Van Dijck distinguishes between different levels of autonomy that have come under pressure due to the rise of Big Tech. First, she warns of the erosion of students’ individual autonomy: their ability to independently evaluate information and process knowledge. “That process is not so much about producing good outcomes, but about learning itself: it’s about making mistakes, trying again, thinking better, writing better.” When a chatbot takes over the thinking, the essence of education disappears: the trial and error.

Who is José van Dijck?

José van Dijck (1960) is professor of media and digital society at Utrecht University. She conducts research on social media, the impact of media technologies, and tech companies on digital culture.

 

Van Dijck served as president of the Royal Netherlands Academy of Arts and Sciences (KNAW) from 2015 to 2018. In 2021, she received the prestigious Spinoza Prize from the Netherlands Organization for Scientific Research (NWO). Between 2001 and 2016, Van Dijck was professor of comparative media studies at the University of Amsterdam.

According to Van Dijck, the professional autonomy of teachers is also at stake. As algorithms increasingly determine how students progress – or even take over grading – the expertise of the teacher risks being reduced to managing a machine.

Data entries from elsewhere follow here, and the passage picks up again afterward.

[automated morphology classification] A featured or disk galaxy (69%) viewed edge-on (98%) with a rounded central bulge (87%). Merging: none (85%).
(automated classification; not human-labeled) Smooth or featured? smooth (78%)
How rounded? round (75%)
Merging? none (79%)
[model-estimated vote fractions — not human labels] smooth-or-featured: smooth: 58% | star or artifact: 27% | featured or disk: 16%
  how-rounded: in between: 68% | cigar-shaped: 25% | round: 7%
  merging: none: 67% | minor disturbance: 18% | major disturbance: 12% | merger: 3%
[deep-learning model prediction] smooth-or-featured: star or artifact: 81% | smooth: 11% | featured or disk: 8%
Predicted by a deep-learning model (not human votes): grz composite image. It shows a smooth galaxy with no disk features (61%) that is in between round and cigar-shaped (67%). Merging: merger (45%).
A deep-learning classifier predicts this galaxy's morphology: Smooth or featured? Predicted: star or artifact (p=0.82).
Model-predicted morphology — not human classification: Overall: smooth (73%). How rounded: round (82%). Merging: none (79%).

She cites a teacher who told De Correspondent that educators are now in a “fucked-up situation”: “We think we are assessing the quality of a product, but in reality, we are assessing how well someone can handle AI.”

 

Push from the industry

Moreover, it is not only the teacher but the school as a whole that seems to be losing control to Big Tech, Van Dijck warns. “Schools face a push from tech companies to implement ‘their’ software as quickly as possible. The AI-driven software from Microsoft and Google is being rapidly integrated into the platform systems that schools rely on, making it unavoidable.”

 

This carries risks: “I recently heard a computer science teacher in vocational education remark that he felt his students were increasingly being trained to become Microsoft service technicians.” According to Van Dijck, it is crucial that schools do not bend too much to tech companies that have a vested interest in promoting their own hardware and software. After all: “Once tools are embedded in the deepest layers of digital ecosystems, how autonomous can you really be?”

 

Making your own choices

This brings Van Dijck to the issue of infrastructural autonomy, a topic close to her heart, on which she recently sent an open letter to university administrators. At its core is the fundamental question of who controls the digital systems that underpin our research and education. Van Dijck points out that companies like OpenAI in the United States are already signing contracts with entire campuses to roll out their systems to students.

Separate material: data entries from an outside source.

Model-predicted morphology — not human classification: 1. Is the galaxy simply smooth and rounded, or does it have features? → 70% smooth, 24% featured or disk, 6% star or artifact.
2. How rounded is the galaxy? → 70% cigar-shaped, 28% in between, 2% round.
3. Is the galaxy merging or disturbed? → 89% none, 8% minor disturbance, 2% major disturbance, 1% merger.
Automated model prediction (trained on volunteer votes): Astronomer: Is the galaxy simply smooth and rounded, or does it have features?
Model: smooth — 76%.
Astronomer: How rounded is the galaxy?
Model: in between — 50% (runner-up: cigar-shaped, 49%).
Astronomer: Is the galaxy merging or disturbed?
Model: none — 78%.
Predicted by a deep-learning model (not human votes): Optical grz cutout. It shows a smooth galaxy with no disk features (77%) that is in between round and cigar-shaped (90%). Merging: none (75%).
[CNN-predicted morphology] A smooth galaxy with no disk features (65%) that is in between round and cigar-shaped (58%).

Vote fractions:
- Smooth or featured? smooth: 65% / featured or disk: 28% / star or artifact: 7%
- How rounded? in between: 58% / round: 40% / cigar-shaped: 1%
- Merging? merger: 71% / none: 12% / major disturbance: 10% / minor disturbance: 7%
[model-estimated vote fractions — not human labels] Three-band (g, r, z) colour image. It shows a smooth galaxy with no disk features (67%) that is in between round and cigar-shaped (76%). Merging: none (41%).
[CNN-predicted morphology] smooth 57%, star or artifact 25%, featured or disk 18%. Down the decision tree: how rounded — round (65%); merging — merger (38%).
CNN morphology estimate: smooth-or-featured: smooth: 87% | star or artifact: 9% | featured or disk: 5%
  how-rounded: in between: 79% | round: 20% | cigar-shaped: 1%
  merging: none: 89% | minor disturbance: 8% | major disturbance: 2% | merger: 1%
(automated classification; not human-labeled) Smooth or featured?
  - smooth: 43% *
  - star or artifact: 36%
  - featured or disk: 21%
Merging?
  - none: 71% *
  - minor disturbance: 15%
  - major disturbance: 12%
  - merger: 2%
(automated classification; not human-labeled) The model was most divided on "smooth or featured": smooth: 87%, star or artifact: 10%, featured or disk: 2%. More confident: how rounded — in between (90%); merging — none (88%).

What is becoming scarce are human minds capable of concentrated attention”

According to the professor, such a development runs counter to the public mission of the university. She therefore advocates restoring the “ability of educational and research institutions to make their own choices in the digital domain.” In practice, this means that universities must reclaim full control over their own systems and maintain oversight of “where data is stored and who has access to it at what cost.” Initiatives such as GPT-NL (a Dutch AI language model) or the UvA AI Chat are, in her view, the first “small steps toward the larger ideal of an independent digital infrastructure.”

 

Ultimately, Van Dijck brings the discussion back to the essence of education. Whereas Kohnstamm in 1940 longed for more resources, she warns that in 2026 we may be addressing the wrong scarcity. The problem is no longer a lack of tools or information, but the loss of focus: “What is becoming scarce are human minds capable of concentrated attention. So let us invest above all in that: critical thinkers and passionate teachers.”